### Supplied records
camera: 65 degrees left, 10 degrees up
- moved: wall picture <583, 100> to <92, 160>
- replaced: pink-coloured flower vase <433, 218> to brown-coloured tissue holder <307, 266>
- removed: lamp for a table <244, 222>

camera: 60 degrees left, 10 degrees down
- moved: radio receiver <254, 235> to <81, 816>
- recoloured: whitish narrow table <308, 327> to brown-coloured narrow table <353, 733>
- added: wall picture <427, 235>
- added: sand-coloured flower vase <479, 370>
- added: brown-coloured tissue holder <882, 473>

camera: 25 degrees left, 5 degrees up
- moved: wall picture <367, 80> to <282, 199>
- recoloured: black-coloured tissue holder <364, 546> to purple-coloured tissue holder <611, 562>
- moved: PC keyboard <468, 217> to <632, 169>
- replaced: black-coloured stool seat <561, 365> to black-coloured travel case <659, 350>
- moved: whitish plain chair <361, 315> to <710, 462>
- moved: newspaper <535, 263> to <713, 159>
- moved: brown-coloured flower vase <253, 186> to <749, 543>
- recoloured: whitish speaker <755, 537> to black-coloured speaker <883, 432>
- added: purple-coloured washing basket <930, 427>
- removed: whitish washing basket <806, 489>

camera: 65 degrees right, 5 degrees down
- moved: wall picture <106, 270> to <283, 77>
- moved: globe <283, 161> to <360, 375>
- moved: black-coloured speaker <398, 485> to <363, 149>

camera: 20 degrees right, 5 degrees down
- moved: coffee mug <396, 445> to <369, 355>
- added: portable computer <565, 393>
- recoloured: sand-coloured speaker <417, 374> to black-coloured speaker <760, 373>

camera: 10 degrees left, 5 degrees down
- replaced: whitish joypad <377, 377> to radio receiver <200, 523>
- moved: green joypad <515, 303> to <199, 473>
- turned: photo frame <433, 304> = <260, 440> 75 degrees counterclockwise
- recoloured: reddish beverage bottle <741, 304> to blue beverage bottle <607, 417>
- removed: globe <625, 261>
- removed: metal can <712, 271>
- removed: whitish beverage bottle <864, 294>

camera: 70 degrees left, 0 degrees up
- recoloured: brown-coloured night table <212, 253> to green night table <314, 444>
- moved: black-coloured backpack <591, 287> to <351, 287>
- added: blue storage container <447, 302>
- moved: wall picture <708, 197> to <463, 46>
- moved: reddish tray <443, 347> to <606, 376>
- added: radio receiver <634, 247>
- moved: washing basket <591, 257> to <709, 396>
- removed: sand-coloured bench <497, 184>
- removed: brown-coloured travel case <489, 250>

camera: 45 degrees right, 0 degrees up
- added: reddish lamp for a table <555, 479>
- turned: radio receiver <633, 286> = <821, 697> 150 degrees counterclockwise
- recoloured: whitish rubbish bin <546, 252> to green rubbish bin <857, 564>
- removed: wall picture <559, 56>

### Aim of the task
Each line in the records above that contains the word "wall" must be copied.

### Your response
- moved: wall picture <583, 100> to <92, 160>
- added: wall picture <427, 235>
- moved: wall picture <367, 80> to <282, 199>
- moved: wall picture <106, 270> to <283, 77>
- moved: wall picture <708, 197> to <463, 46>
- removed: wall picture <559, 56>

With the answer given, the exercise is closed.